The characteristic flavour of cloves is due to an essential oil familiar, unfortunately, to most people from the dentist. It is a powerful, penetrating antiseptic, a fact that makes cloves doubly useful in pickles, broths and curries.
Cloves should be bought whole, not ground. If a little is needed in powder form, the central ‘bobble’ can be easily crushed. Cloves are often used stuck into an onion and common uses range from the stock pot to bread sauce and from coq au vin to ham with cloves and brown sugar. Another use is with apples, although this is frequently overdone. In the East, they go into many types of curry -often associated with cardamom and cinnamon – and into all sorts of pickle. Finally, they go into most recipes for spiced wine and many liqueurs.
Cloves are in a way a difficult spice to use because their flavour easily gets out of hand and becomes crude and overpowering.
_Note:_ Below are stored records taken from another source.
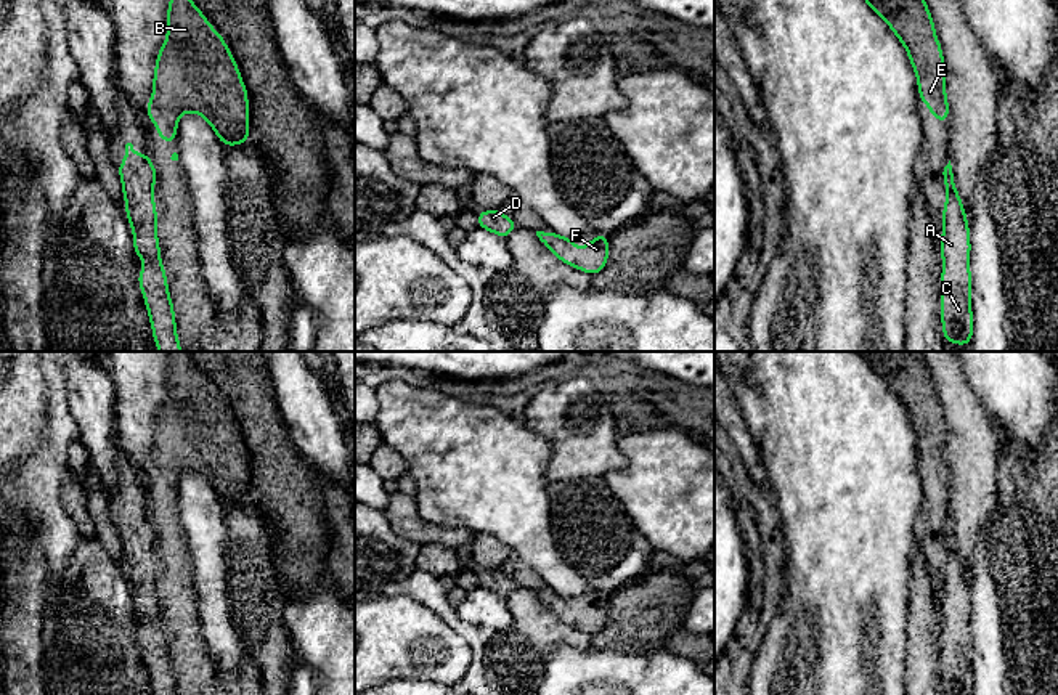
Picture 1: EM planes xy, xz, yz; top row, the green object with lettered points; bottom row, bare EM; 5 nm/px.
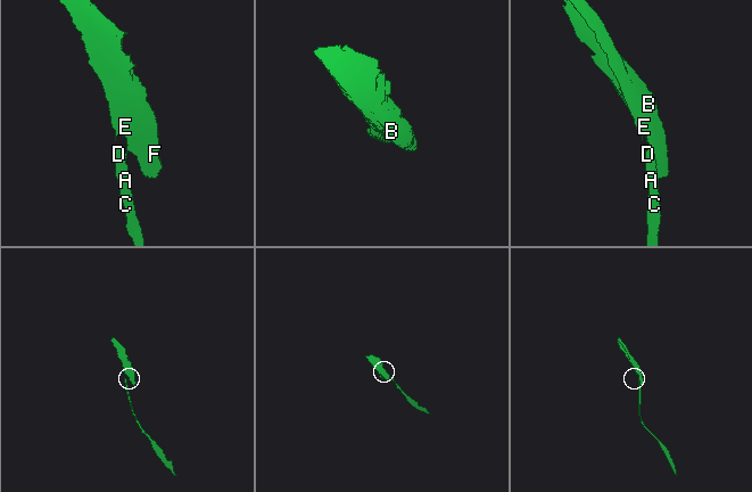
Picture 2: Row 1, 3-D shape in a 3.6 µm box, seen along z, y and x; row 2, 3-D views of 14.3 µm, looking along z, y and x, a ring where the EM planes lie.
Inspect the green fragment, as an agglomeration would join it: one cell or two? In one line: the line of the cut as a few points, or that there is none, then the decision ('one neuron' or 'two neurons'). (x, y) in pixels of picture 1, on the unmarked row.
cut in xy along (153, 527), (156, 533); two neurons

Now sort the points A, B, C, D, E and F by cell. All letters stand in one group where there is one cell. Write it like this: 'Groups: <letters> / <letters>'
Groups: A C D / B E F

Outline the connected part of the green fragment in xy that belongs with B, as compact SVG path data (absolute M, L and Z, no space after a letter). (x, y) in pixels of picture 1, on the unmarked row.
M170 352L167 398L154 424L153 457L146 475L157 486L157 498L177 502L180 475L185 470L202 475L223 506L238 506L250 498L247 446L223 395L215 390L186 352Z

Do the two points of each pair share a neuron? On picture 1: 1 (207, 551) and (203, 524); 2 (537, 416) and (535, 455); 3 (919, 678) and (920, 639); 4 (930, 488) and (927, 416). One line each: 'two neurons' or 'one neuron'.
1: one neuron
2: two neurons
3: one neuron
4: one neuron

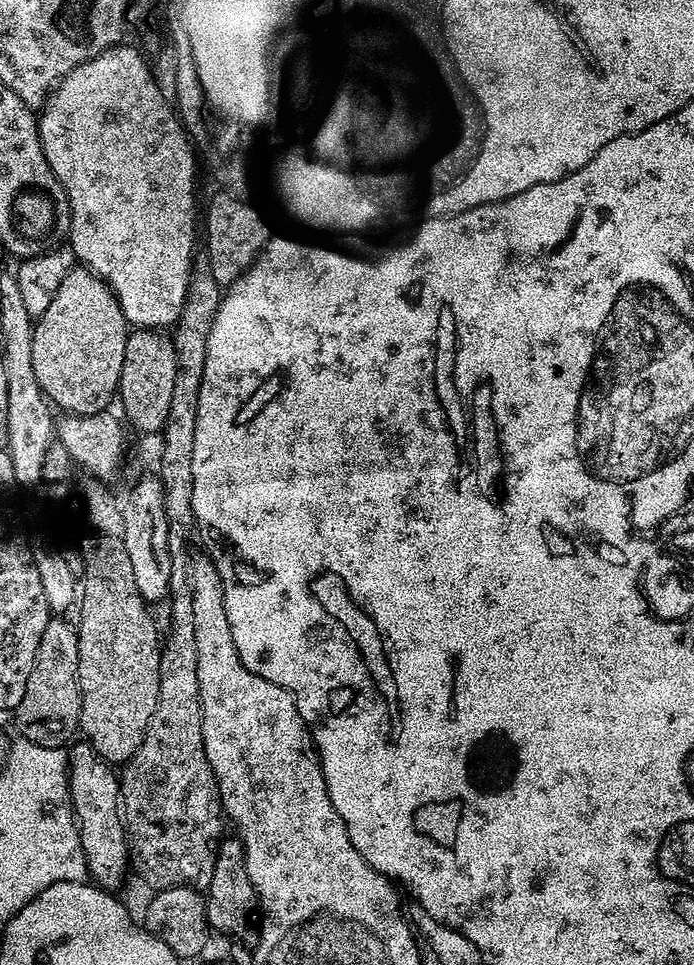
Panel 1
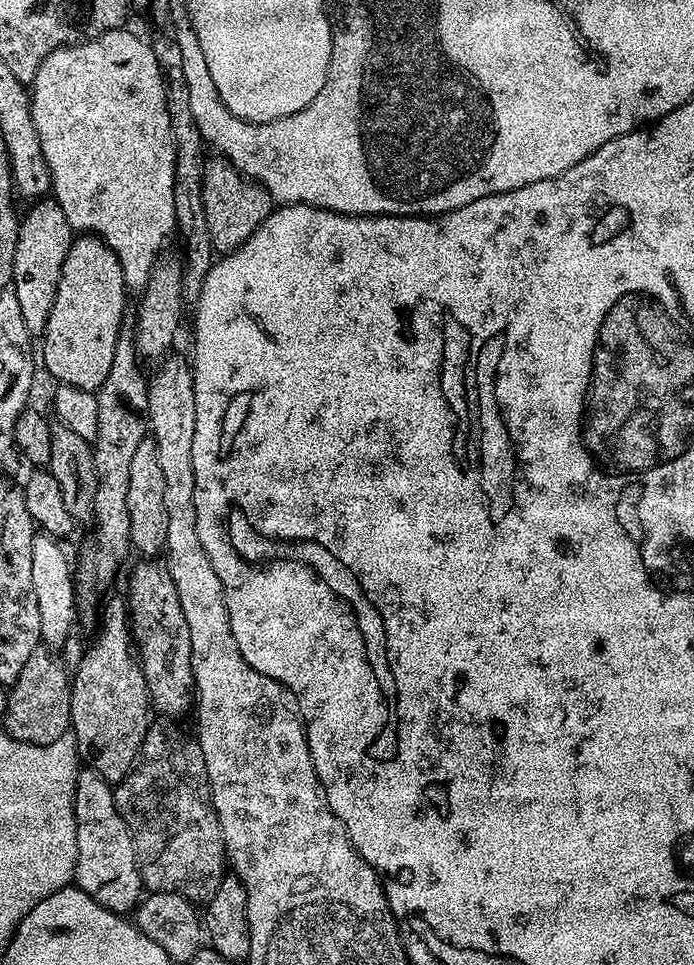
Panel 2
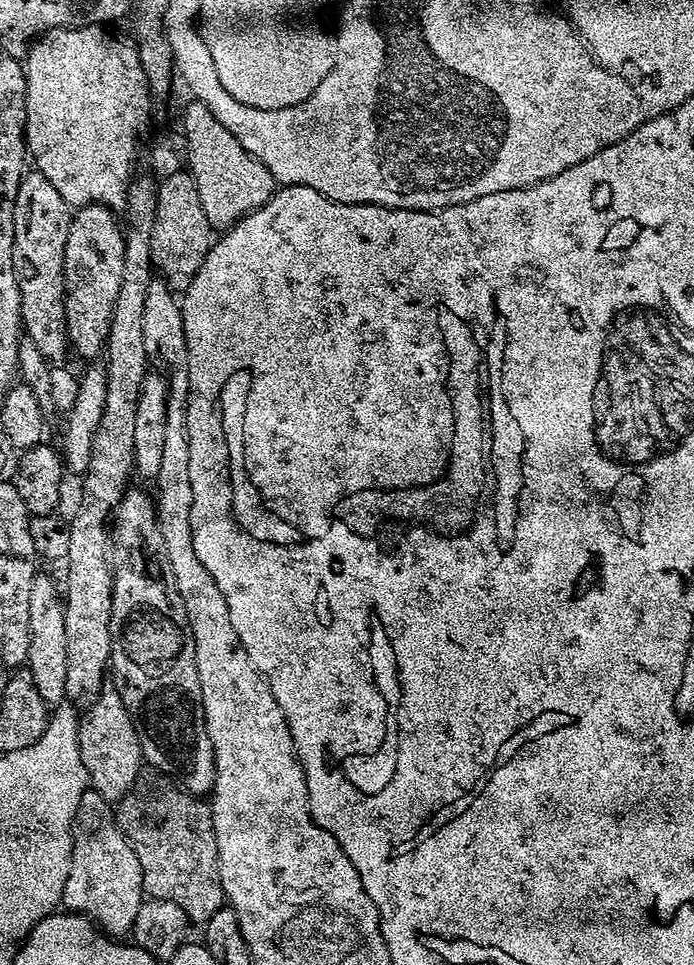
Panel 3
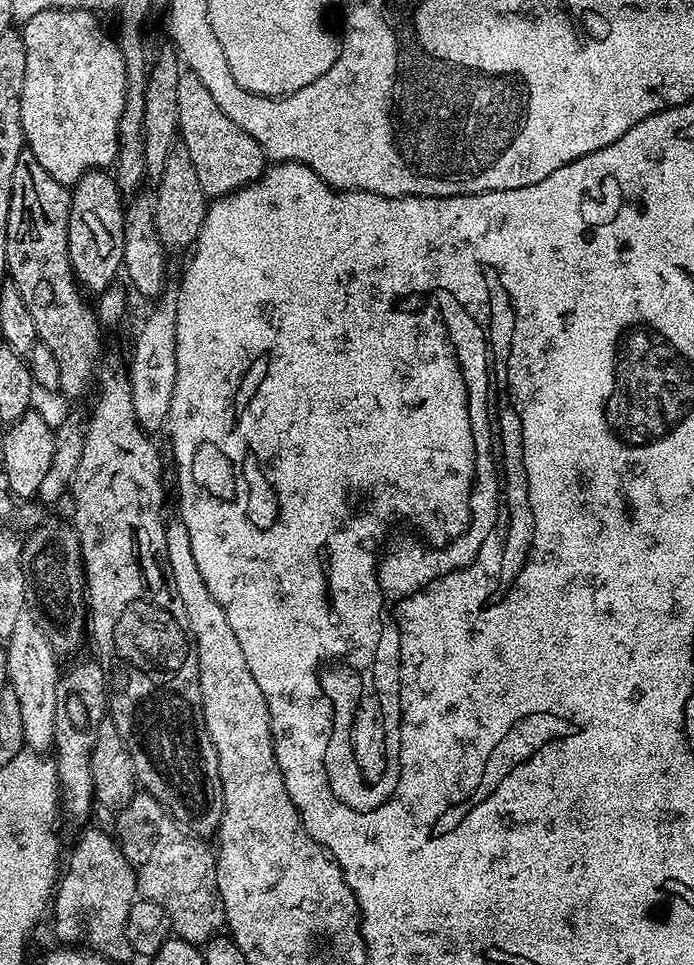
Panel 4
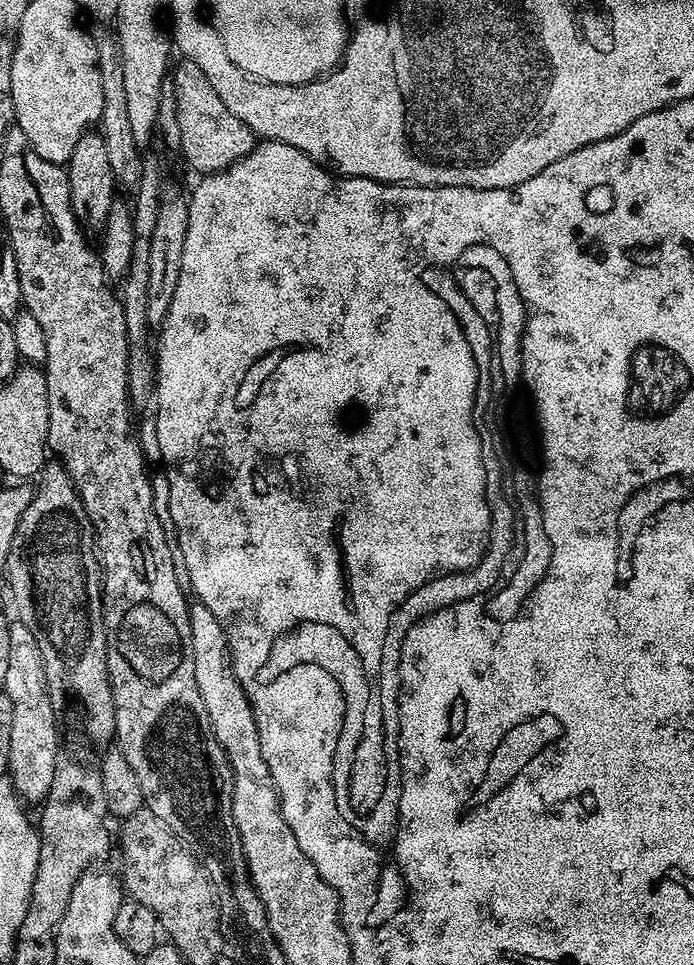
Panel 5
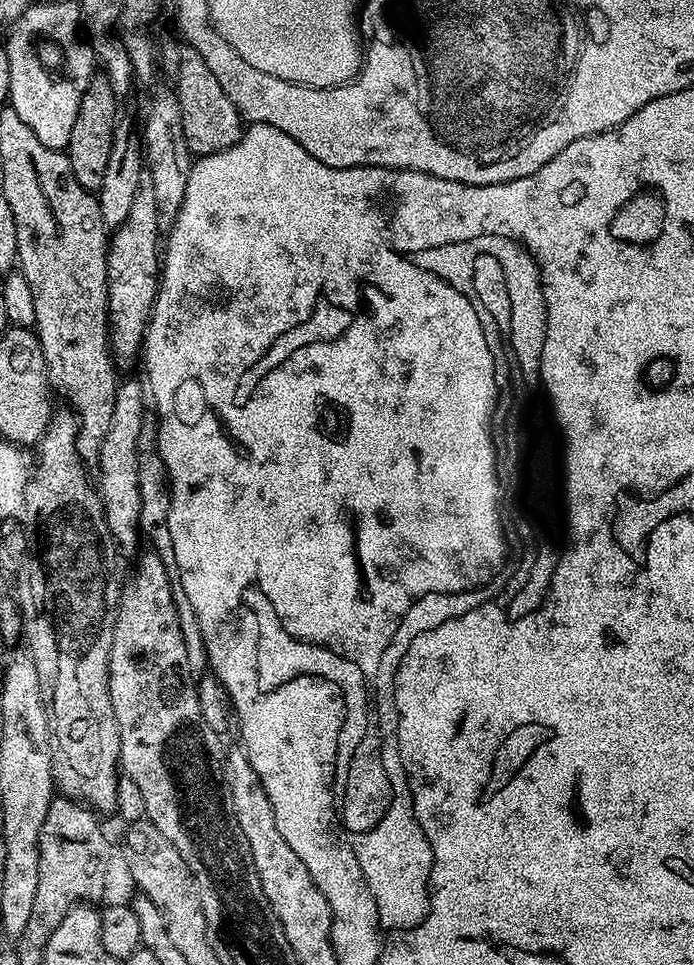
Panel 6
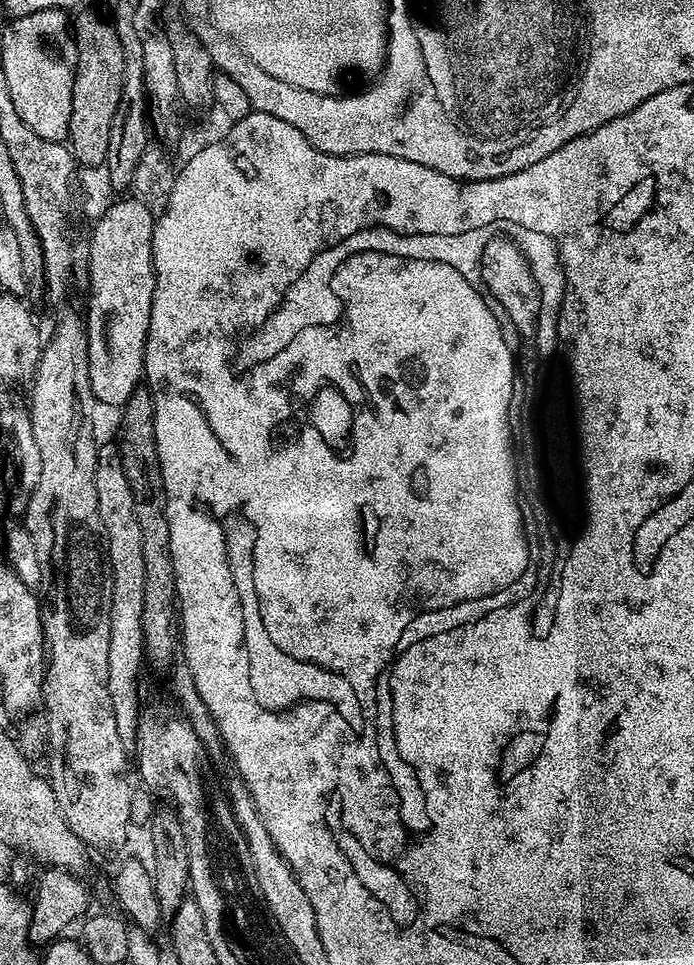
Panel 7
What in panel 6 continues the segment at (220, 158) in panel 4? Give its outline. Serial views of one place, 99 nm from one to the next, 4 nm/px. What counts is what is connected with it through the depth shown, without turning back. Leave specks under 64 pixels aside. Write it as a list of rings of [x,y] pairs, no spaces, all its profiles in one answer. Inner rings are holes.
[[[184,46],[179,55],[178,74],[174,78],[174,93],[182,114],[182,130],[185,142],[192,154],[197,157],[209,156],[215,152],[226,150],[240,140],[242,117],[240,111],[230,102],[230,98],[222,90],[218,78],[210,71],[210,66],[202,59],[198,50]]]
However, it is a spice that it would be difficult to do without, and a single clove in a beef stew or pot-au-feu – a common addition in France and Italy – is a typical case of good usage. One cannot taste the clove, but the beef is much less aromatic without it. On the other hand, the use of cloves with vinegar – either in pickles or in the spices for ‘soused’ fish – gives a rather ‘tired’ flavour. It may be a personal whim, but I often omit cloves from pickle.
Clove Carnation, Clove Gillyflower, Gillyflower, Grenadine, Picotee.
SP: Alhell, Clavel.
BOT: Dianthus carophyllus.
Modern carnations as often as not have had the scent bred out; but the old-fashioned pink has a beautiful, aromatic scent, rather like cloves.
Clove pinks are probably a native of the Mediterranean area but are now distributed from Normandy to the Punjab. In the past, as long ago as the Romans but also particularly in the seventeenth and eighteenth centuries, they were used as a flavouring and were floated in wine (an old custom was to float the petals in the glasses of engaged couples), and one variety was known as ‘sops-in-wine’. They can be used in liqueurs (chartreuse they say, but the formula is secret) and cordials, to flavour vinegar, in salads (mainly as a decoration) and even in soups and sauces.
The flavour can be captured by pouring boiling syrup over the petals, leaving for some hours and then straining.